BEGIN

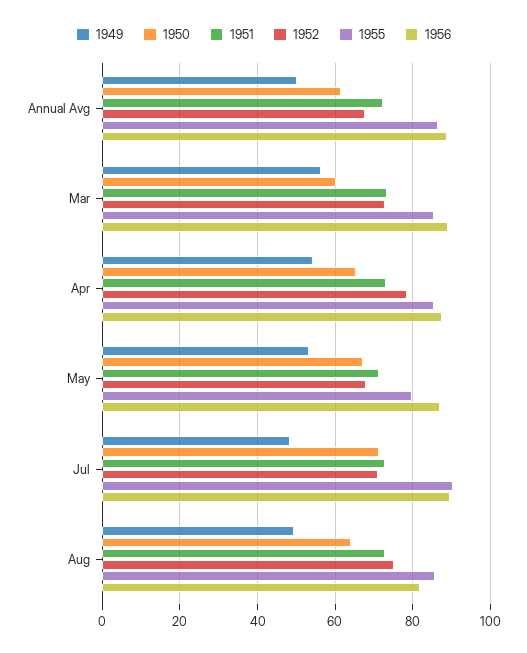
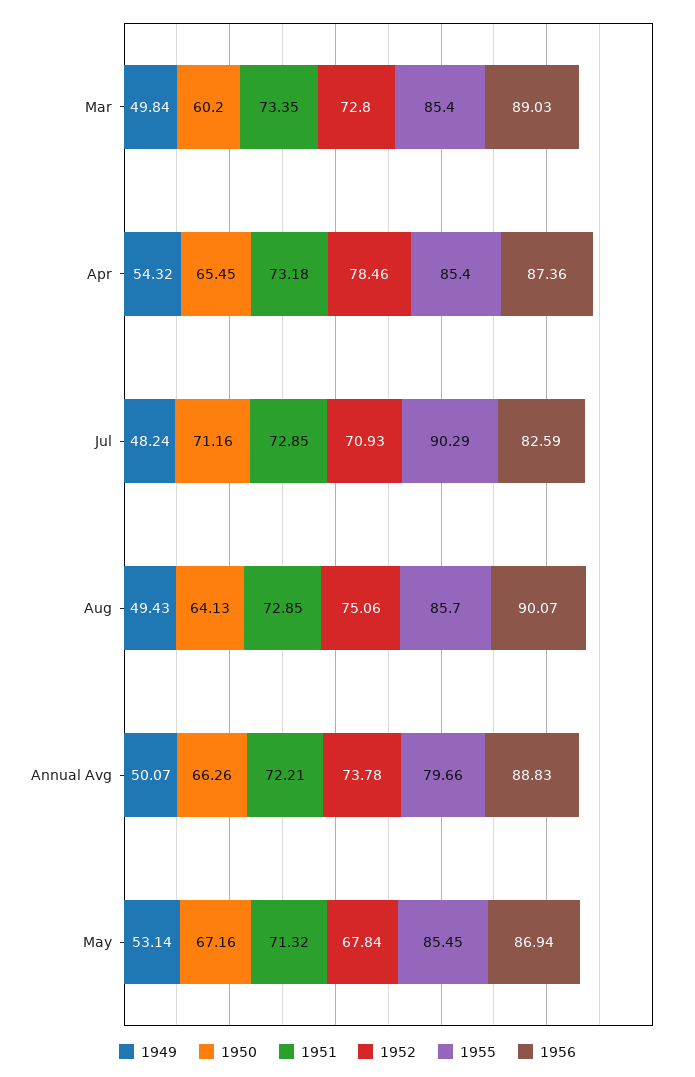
  {
    "1949": {
      "Annual Avg": 50.07,
-     "Mar": 56,
+     "Mar": 49.84,
      "Apr": 54.32,
      "May": 53.14,
      "Jul": 48.24,
      "Aug": 49.43
    },
    "1950": {
-     "Annual Avg": 62,
+     "Annual Avg": 66.26,
      "Mar": 60.2,
      "Apr": 65.45,
      "May": 67.16,
      "Jul": 71.16,
      "Aug": 64.13
    },
    "1951": {
      "Annual Avg": 72.21,
      "Mar": 73.35,
      "Apr": 73.18,
      "May": 71.32,
      "Jul": 72.85,
      "Aug": 72.85
    },
    "1952": {
-     "Annual Avg": 68,
+     "Annual Avg": 73.78,
      "Mar": 72.8,
      "Apr": 78.46,
      "May": 67.84,
      "Jul": 70.93,
      "Aug": 75.06
    },
    "1955": {
-     "Annual Avg": 86,
+     "Annual Avg": 79.66,
      "Mar": 85.4,
      "Apr": 85.4,
-     "May": 80,
+     "May": 85.45,
      "Jul": 90.29,
      "Aug": 85.7
    },
    "1956": {
      "Annual Avg": 88.83,
      "Mar": 89.03,
      "Apr": 87.36,
      "May": 86.94,
-     "Jul": 90,
+     "Jul": 82.59,
-     "Aug": 82
+     "Aug": 90.07
    }
  }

END

Pictures in the records above should not be copied. Repeat everything else exactly.

  {
    "1949": {
      "Annual Avg": 50.07,
-     "Mar": 56,
+     "Mar": 49.84,
      "Apr": 54.32,
      "May": 53.14,
      "Jul": 48.24,
      "Aug": 49.43
    },
    "1950": {
-     "Annual Avg": 62,
+     "Annual Avg": 66.26,
      "Mar": 60.2,
      "Apr": 65.45,
      "May": 67.16,
      "Jul": 71.16,
      "Aug": 64.13
    },
    "1951": {
      "Annual Avg": 72.21,
      "Mar": 73.35,
      "Apr": 73.18,
      "May": 71.32,
      "Jul": 72.85,
      "Aug": 72.85
    },
    "1952": {
-     "Annual Avg": 68,
+     "Annual Avg": 73.78,
      "Mar": 72.8,
      "Apr": 78.46,
      "May": 67.84,
      "Jul": 70.93,
      "Aug": 75.06
    },
    "1955": {
-     "Annual Avg": 86,
+     "Annual Avg": 79.66,
      "Mar": 85.4,
      "Apr": 85.4,
-     "May": 80,
+     "May": 85.45,
      "Jul": 90.29,
      "Aug": 85.7
    },
    "1956": {
      "Annual Avg": 88.83,
      "Mar": 89.03,
      "Apr": 87.36,
      "May": 86.94,
-     "Jul": 90,
+     "Jul": 82.59,
-     "Aug": 82
+     "Aug": 90.07
    }
  }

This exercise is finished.